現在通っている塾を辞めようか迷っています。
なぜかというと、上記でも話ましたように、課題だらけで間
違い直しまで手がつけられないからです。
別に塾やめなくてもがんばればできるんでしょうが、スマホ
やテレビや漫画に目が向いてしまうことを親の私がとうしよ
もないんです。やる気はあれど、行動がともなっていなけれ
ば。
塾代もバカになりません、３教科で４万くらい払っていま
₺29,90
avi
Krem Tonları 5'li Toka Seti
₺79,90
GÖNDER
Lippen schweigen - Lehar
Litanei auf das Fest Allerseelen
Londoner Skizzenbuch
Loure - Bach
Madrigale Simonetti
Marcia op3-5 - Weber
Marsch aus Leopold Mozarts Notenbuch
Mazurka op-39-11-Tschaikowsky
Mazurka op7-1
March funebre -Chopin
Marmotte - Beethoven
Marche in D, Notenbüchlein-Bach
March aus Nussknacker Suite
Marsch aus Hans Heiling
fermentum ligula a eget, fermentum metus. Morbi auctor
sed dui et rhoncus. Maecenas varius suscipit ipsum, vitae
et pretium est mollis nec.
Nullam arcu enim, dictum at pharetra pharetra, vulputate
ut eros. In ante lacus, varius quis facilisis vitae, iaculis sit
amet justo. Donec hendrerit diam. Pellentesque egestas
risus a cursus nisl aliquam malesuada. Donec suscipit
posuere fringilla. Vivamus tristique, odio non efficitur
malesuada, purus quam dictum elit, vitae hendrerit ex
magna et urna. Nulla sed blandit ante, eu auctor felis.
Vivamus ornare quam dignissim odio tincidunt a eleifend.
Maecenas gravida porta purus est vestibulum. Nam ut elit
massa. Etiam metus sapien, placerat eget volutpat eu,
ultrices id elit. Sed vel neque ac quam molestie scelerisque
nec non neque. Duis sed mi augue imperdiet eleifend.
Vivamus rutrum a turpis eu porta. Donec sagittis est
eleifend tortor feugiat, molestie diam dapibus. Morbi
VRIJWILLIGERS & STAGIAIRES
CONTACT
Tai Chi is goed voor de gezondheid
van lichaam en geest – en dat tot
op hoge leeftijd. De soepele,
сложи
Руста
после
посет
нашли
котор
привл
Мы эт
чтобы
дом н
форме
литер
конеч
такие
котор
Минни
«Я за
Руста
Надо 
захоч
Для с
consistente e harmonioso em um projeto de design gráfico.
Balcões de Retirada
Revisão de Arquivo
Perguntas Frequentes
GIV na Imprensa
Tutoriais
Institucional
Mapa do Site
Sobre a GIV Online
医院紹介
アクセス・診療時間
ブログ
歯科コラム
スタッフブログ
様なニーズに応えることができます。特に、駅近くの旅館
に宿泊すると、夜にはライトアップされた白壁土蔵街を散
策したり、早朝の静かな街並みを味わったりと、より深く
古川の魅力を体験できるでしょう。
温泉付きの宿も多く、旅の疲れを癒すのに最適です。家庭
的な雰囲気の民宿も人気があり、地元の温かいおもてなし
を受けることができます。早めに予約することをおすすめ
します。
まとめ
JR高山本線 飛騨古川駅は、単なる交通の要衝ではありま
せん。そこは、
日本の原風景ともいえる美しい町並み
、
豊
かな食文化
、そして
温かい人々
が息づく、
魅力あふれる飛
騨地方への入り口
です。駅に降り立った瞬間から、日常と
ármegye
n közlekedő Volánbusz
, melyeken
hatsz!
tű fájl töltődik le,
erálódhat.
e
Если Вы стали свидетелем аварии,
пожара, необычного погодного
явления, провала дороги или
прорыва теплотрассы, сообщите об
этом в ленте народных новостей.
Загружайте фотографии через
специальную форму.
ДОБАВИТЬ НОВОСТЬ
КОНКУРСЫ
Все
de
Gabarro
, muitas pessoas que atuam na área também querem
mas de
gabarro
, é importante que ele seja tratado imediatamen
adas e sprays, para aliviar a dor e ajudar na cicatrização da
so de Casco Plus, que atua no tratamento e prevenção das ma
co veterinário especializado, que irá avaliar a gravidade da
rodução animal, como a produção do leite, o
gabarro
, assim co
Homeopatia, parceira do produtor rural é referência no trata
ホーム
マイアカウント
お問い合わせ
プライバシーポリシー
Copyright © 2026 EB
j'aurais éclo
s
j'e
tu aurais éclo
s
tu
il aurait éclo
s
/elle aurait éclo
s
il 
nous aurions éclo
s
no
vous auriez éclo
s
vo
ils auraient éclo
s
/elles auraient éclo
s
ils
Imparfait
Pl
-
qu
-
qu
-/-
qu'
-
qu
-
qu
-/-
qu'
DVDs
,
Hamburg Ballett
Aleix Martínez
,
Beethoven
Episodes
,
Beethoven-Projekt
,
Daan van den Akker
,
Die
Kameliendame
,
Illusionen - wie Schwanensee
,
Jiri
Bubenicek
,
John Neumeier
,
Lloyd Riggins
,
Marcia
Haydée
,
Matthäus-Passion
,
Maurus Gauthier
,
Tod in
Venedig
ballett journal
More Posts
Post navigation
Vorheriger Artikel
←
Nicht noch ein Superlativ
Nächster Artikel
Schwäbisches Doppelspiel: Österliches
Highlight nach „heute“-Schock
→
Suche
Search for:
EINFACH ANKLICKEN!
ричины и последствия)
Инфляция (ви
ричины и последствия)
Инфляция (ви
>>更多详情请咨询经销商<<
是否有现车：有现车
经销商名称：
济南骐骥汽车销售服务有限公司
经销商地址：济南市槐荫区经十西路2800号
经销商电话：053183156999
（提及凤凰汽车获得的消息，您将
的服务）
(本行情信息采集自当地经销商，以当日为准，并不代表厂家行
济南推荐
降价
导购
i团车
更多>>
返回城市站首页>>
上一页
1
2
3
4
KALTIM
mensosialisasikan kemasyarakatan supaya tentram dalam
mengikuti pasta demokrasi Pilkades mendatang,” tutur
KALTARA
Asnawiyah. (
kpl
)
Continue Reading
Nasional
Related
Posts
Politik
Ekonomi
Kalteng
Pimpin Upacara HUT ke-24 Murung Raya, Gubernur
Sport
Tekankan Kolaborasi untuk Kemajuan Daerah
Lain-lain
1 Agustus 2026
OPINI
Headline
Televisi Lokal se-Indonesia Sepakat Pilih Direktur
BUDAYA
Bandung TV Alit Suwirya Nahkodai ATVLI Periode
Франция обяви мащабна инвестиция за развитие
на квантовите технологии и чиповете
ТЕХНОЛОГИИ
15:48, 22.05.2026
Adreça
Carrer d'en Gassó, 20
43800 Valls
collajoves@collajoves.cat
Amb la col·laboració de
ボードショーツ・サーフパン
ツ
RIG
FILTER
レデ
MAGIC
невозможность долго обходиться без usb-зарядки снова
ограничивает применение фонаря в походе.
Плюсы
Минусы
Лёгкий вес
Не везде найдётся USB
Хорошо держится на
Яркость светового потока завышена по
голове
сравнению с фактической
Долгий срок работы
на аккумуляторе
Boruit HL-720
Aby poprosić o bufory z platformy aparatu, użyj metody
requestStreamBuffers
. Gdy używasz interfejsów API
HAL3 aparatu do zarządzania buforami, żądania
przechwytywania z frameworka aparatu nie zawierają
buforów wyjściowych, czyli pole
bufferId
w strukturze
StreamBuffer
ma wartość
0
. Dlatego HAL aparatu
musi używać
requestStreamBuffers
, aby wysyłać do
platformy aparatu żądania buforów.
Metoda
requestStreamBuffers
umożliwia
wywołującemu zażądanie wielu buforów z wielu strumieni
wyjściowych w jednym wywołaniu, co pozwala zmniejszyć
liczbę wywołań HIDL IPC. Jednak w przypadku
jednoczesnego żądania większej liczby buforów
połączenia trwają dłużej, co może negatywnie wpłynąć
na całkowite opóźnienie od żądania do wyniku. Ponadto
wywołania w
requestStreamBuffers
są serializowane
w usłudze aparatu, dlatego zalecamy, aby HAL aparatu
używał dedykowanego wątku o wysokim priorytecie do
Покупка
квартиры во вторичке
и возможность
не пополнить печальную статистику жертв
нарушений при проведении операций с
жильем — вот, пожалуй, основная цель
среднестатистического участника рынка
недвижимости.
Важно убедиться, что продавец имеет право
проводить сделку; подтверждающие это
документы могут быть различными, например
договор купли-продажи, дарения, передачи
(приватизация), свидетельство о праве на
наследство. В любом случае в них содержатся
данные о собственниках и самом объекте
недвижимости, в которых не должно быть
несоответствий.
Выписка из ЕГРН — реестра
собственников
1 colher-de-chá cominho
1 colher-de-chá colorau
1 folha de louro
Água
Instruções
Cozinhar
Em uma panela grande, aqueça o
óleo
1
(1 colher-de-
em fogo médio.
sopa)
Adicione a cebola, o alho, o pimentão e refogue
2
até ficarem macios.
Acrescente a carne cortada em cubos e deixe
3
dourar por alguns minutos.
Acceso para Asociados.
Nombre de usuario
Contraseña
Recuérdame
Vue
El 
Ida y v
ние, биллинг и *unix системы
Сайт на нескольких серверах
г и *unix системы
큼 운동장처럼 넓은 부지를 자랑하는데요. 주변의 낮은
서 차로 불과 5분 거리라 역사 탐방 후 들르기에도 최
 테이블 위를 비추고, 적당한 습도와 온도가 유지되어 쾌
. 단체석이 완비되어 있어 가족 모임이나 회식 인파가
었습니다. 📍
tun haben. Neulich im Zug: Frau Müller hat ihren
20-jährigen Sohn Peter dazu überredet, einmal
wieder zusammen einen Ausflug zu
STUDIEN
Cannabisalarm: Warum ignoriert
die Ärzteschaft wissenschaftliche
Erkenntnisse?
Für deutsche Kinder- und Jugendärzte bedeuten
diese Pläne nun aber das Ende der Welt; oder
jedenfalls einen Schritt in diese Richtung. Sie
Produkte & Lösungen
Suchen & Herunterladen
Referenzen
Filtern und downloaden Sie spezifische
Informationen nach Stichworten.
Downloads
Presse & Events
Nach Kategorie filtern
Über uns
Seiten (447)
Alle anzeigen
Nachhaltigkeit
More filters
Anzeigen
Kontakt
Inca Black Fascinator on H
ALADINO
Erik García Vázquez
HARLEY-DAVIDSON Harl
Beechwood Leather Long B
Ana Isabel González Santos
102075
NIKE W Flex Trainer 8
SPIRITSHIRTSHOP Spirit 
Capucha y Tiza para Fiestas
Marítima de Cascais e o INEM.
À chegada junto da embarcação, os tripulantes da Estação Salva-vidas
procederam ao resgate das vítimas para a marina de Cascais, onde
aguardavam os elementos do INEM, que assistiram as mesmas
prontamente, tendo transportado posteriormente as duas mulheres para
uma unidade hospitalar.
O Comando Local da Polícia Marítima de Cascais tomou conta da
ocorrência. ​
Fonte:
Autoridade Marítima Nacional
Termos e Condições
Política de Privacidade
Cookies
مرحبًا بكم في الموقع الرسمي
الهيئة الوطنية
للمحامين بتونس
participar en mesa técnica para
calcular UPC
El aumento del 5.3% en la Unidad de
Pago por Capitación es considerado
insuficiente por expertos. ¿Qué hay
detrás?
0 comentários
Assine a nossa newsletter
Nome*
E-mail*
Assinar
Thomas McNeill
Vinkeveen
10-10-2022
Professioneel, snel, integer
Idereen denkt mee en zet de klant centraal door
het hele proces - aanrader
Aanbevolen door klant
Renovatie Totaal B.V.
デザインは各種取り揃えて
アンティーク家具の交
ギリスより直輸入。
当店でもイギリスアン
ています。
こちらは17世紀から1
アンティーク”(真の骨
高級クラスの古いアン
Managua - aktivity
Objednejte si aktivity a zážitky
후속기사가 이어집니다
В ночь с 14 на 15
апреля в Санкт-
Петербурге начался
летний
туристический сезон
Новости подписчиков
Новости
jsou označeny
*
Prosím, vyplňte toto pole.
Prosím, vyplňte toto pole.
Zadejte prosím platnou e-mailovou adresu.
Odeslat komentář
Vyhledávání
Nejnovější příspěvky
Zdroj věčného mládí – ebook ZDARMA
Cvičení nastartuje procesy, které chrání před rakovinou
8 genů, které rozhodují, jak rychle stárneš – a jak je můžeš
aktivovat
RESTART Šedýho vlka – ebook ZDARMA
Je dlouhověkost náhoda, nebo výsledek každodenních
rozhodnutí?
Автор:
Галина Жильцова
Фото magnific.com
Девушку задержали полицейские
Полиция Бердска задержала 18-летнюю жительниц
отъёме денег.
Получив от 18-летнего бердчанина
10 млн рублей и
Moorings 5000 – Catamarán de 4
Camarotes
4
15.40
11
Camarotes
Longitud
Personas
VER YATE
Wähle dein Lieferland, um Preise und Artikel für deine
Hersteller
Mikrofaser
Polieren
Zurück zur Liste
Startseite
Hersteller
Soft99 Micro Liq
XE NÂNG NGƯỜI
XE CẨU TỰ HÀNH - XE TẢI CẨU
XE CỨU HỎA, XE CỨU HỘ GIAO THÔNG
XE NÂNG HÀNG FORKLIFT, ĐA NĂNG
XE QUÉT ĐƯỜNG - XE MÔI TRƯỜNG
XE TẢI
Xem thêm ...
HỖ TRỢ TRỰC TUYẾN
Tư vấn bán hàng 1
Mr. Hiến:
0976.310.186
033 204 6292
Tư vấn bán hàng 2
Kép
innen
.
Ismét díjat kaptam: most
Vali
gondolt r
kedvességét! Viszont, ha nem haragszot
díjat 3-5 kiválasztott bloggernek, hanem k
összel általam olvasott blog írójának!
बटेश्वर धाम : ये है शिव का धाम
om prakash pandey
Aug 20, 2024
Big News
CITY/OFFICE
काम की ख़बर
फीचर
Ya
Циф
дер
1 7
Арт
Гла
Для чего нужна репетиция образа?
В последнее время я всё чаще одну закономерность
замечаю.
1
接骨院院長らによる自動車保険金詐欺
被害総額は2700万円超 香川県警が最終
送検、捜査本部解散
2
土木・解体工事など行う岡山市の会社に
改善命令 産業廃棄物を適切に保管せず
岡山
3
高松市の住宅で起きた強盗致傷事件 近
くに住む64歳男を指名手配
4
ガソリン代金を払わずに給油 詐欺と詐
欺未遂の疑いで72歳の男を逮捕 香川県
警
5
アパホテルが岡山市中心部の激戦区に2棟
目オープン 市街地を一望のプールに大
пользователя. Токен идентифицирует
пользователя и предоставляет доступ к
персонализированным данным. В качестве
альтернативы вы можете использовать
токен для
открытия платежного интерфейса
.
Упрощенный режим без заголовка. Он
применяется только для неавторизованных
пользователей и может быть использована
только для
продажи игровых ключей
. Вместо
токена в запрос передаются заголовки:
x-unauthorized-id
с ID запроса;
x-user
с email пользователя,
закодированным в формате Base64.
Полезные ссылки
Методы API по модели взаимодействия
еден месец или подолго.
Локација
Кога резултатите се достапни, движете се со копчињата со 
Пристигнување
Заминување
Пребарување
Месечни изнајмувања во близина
+-------+
TASK PROMPT>
Print the data verbatim from its first line through the line containing "Maecenas gravida porta", including both of those lines.

SOLUTION TO THIS TASK>
現在通っている塾を辞めようか迷っています。
なぜかというと、上記でも話ましたように、課題だらけで間
違い直しまで手がつけられないからです。
別に塾やめなくてもがんばればできるんでしょうが、スマホ
やテレビや漫画に目が向いてしまうことを親の私がとうしよ
もないんです。やる気はあれど、行動がともなっていなけれ
ば。
塾代もバカになりません、３教科で４万くらい払っていま
₺29,90
avi
Krem Tonları 5'li Toka Seti
₺79,90
GÖNDER
Lippen schweigen - Lehar
Litanei auf das Fest Allerseelen
Londoner Skizzenbuch
Loure - Bach
Madrigale Simonetti
Marcia op3-5 - Weber
Marsch aus Leopold Mozarts Notenbuch
Mazurka op-39-11-Tschaikowsky
Mazurka op7-1
March funebre -Chopin
Marmotte - Beethoven
Marche in D, Notenbüchlein-Bach
March aus Nussknacker Suite
Marsch aus Hans Heiling
fermentum ligula a eget, fermentum metus. Morbi auctor
sed dui et rhoncus. Maecenas varius suscipit ipsum, vitae
et pretium est mollis nec.
Nullam arcu enim, dictum at pharetra pharetra, vulputate
ut eros. In ante lacus, varius quis facilisis vitae, iaculis sit
amet justo. Donec hendrerit diam. Pellentesque egestas
risus a cursus nisl aliquam malesuada. Donec suscipit
posuere fringilla. Vivamus tristique, odio non efficitur
malesuada, purus quam dictum elit, vitae hendrerit ex
magna et urna. Nulla sed blandit ante, eu auctor felis.
Vivamus ornare quam dignissim odio tincidunt a eleifend.
Maecenas gravida porta purus est vestibulum. Nam ut elit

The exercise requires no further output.